From the graph, we can see that the 2nd quantile(0.26~0.484) offered the highest sharpe ratio. The higher the beta, the lower the sharpe ratio. Therefore, we can say that higher beta stocks are failing to deliver the return relative to their risk.
Thus, it might be just good to look for low beta stocks rather than high beta stocks.
However, this might be because value stocks tended to perform well in the past. Recently, growth stocks are performing well so let’s explore the past 5 years whether the result actually changed a lot or not.

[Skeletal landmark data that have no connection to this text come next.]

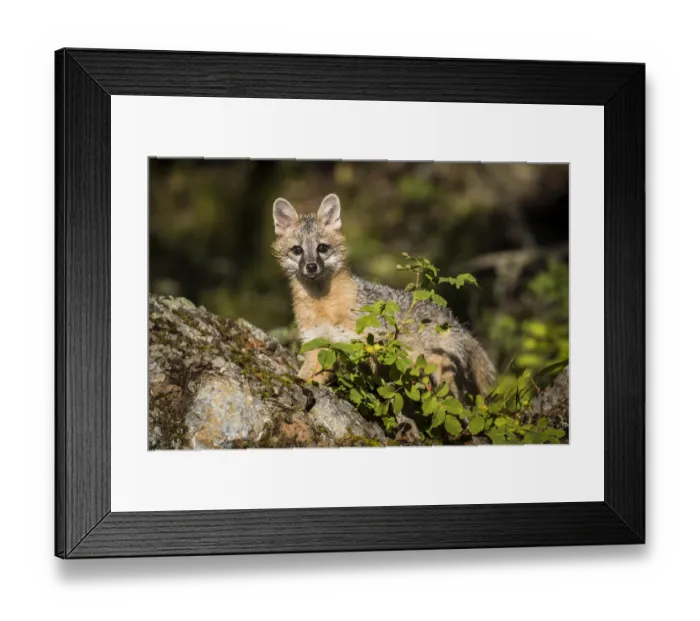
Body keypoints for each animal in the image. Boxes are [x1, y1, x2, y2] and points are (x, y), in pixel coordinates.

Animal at [272, 193, 496, 434]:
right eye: (297, 250)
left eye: (322, 248)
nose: (312, 266)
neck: (324, 306)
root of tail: (451, 317)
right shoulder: (318, 345)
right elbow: (308, 374)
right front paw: (296, 383)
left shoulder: (368, 344)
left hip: (426, 364)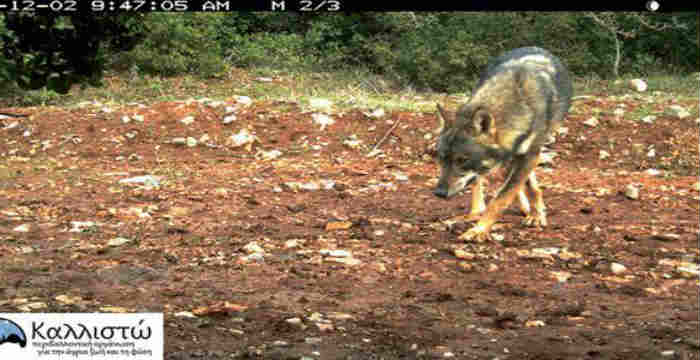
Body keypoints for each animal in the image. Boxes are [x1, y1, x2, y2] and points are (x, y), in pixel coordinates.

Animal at [432, 45, 576, 242]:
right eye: (441, 157)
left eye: (462, 160)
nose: (439, 193)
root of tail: (534, 46)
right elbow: (514, 188)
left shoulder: (530, 154)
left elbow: (504, 196)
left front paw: (480, 230)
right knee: (482, 184)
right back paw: (478, 212)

stocks_beta_final_recent <- stocks_beta_final[stocks_beta_final['date']>'2018-01-01',] %>%
mutate(quantile_group = cut(beta, breaks = quantile(beta, probs = seq(0, 1, 0.1)))) %>%
group_by(quantile_group) %>%
summarise(mean_return = mean(RET)*12,
risk = sd(RET)*sqrt(12),
sharpe = mean(RETRF)*12/risk) %>% na.omit()

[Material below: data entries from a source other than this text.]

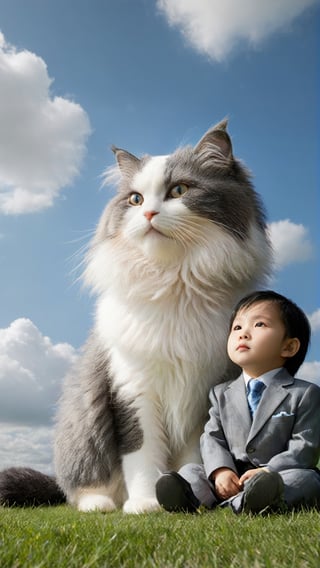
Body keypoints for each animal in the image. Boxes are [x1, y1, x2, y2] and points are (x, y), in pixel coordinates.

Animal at [0, 122, 272, 512]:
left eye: (179, 191)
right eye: (135, 200)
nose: (148, 215)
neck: (175, 282)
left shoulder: (202, 397)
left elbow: (195, 459)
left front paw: (188, 496)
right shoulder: (133, 389)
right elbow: (142, 457)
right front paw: (146, 503)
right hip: (82, 431)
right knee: (79, 490)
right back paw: (101, 504)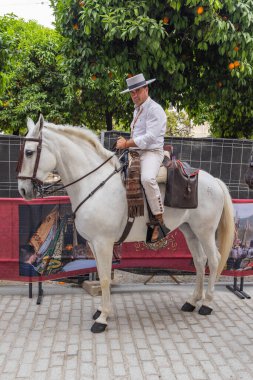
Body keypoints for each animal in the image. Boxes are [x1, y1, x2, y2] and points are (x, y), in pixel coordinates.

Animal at [18, 115, 235, 332]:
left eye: (29, 152)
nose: (23, 190)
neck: (94, 183)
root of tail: (214, 181)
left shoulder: (103, 243)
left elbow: (106, 278)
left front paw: (102, 318)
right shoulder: (93, 244)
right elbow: (100, 274)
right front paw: (100, 310)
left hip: (205, 231)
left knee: (213, 260)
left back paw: (207, 304)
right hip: (190, 231)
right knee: (199, 260)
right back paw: (192, 301)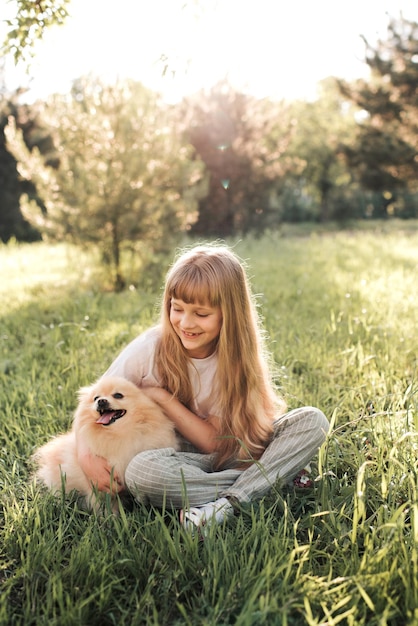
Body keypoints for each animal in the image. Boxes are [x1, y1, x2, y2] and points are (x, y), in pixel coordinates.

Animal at [33, 372, 179, 510]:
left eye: (118, 395)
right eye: (96, 398)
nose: (101, 401)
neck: (120, 434)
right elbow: (105, 506)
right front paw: (110, 518)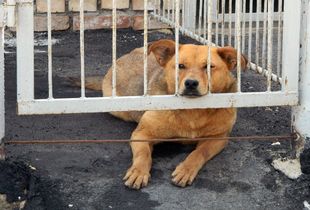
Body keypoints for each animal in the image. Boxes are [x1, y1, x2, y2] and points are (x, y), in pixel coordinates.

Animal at [81, 39, 247, 189]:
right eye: (180, 66)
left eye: (208, 67)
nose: (191, 83)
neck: (193, 111)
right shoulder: (141, 134)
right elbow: (143, 154)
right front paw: (139, 171)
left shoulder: (219, 138)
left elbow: (199, 153)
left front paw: (186, 169)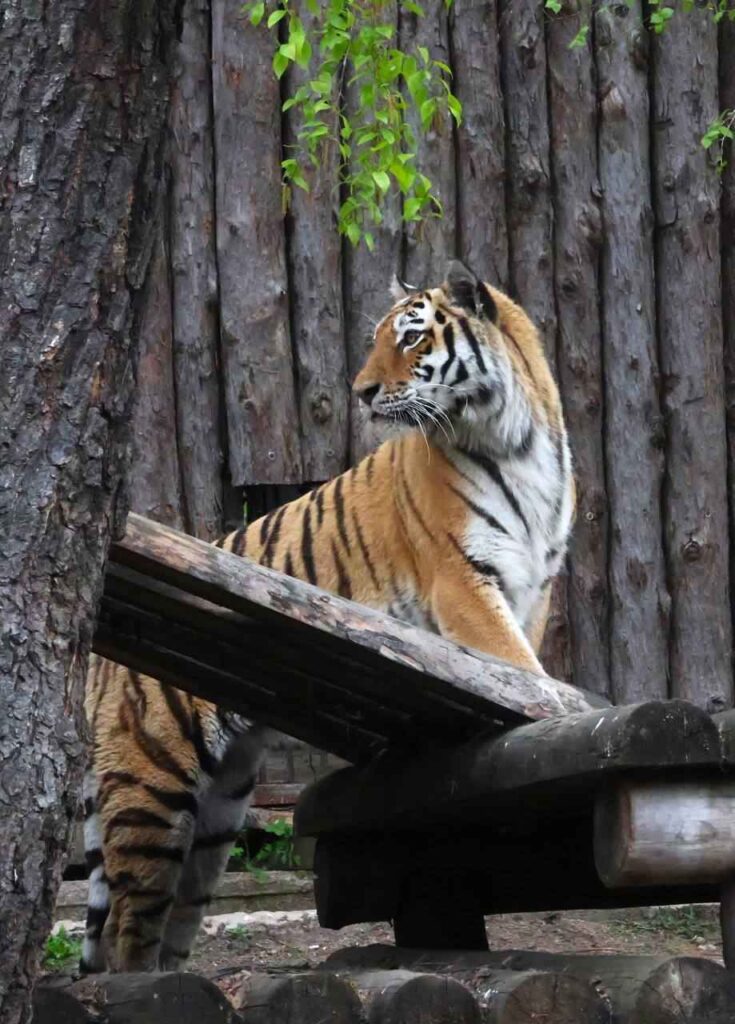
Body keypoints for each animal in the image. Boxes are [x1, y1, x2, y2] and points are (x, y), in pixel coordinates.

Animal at [81, 259, 574, 973]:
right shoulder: (462, 581)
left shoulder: (533, 590)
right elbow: (525, 677)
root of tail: (95, 667)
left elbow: (527, 674)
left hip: (216, 815)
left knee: (164, 926)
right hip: (151, 786)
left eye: (411, 339)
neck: (518, 442)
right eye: (376, 340)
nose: (362, 392)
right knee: (127, 935)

kable(stocks_beta_final_recent)
| quantile_group | mean_return | risk | sharpe |
|---|---|---|---|
| (-8.96,0.416] | 0.0960968 | 0.9346077 | 0.0864004 |
| (0.416,0.665] | 0.0351043 | 0.4491116 | 0.0434323 |
| (0.665,0.836] | 0.0778037 | 0.4456290 | 0.1413074 |
| (0.836,0.983] | 0.0704497 | 0.4647352 | 0.1192782 |
| (0.983,1.12] | 0.0738895 | 0.4781614 | 0.1230703 |
| (1.12,1.26] | 0.0879407 | 0.4958023 | 0.1473986 |
| (1.26,1.44] | 0.1170988 | 0.5668250 | 0.1808610 |
| (1.44,1.65] | 0.0973321 | 0.6060496 | 0.1376442 |
| (1.65,2.03] | 0.0817184 | 0.7749122 | 0.0881162 |
| (2.03,9.79] | 0.4012588 | 1.2689997 | 0.3061907 |
# Plot the mean return for each quantile
ggplot(stocks_beta_final_recent, aes(x = quantile_group, y = sharpe)) +
geom_bar(stat = "identity", fill = "#2563EB") +
labs(x = 'Beta Quantiles', y = 'Sharpe Ratio', title = 'Sharpe Ratio for Each Beta Quantile (2018~2023)') +
theme_minimal()
It seems that the sharpe ratio for higher beta stocks improved past 5 years, but still we can observe that higher beta doesn’t really mean higher returns as well as higher sharpe ratio.
Technically, the sharpe ratio should be somehow similar according to the CAPM theory since higher risk stocks are delivering higher returns and vice versa.However, it seems that this is not true from the analysis above.